Wife of Rabindranath, Mrinalini Devi, was a great cook and she created some signatures like rice mango in rice,  a sour dish made up of aubergine, ber, amla, and sesame and more. As curd and dessert was a mandate after every meal, dinner, dessert and curd was mandatory. Mrinalini prepared a special kind of Gaja and Tagore named it Elojhelo and later named the same as Paribondho.

As cooking was on the genes, Abanindranth Tagore, the nephew of Rabindranath also started cooking class where it saw many culinary experiments. It’s said that even poet Jasimuddin had once come to the class and had made Joshi Kebab. The experimental tales of Tagore’s food no secret. It’s known that even the simple luchi was highly taken care before being prepared and it goes that Luchi of Tagore family with only 3-inch radius. Even when Gurudev was not keeping well and came back to Jorasnako in 1941, the dish ‘Panthar Bangla’ was prepared for him so that he can regain his strength.
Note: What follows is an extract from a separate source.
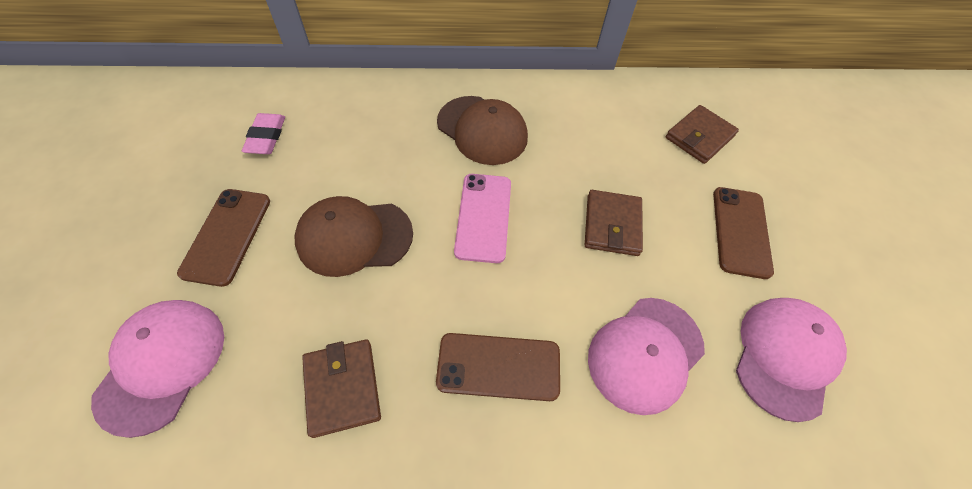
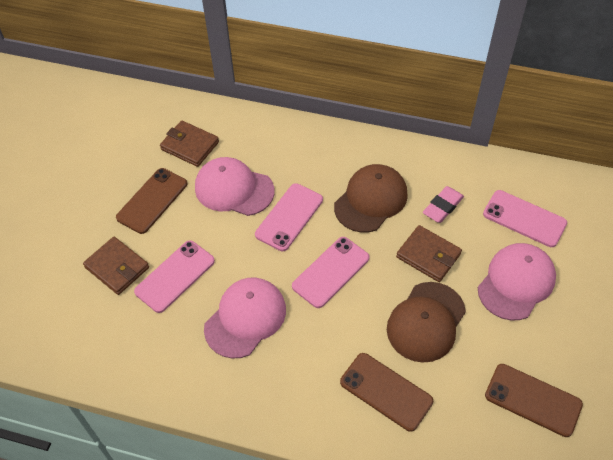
pink phone: [454,174,511,263] = 1 -> [134,240,215,313] [255,183,323,251] [292,237,369,308] [483,190,567,247] = 4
Not many know the fact that the globetrotter that Tagore was he would collect menu cards from buffets he attended across England, Spain or Turkey and more. This led to dishes like Hollandaise sauce, British pie or Hindustani Turkish kebab in the Thakurbarir kitchen. Even his Khamkheyali Shobha, that was a literally club, what most enjoyed there was the culinary treat that one would experience as apart of the club. Tagore had a osft corner for partial to naarkel chingri (prawns in coconut milk), chachhori (vegetable medley flavoured with shrimp) and chandrapuli (a sweet-that is half-moon shaped and is made of milk solids and shredded coconut).

Books like Pragyasundari Devi's Aamish O Niraamish Aahar or Purnima Devi's Thakur Barir Ranna document some exotic and lesser-known dishes like mankochu r jilipi (Taro root jalebi) and doi er malpua (fried pancake cooked in curd). It’s really rare to find them these days.

In the book Thakurbarir Ranna by Purnima Devi is a guide to the cooking systems and internal culture of famous Tagore family of Calcutta. One such dish is the famous ‘Thakurbarir Keema’r Doi Bora’. As mentioned in the exercise book ‘Thakur Barir Ranna’ by Purnima Devi, Keema’s Doi Bora is usually a dish made by replacing the regular vadas in dahi vada with minced meatballs.

The Thakurbir kitchen is nothing less than a storehouse of delicacies, delights and flavours and yes heritage all wrapped in one.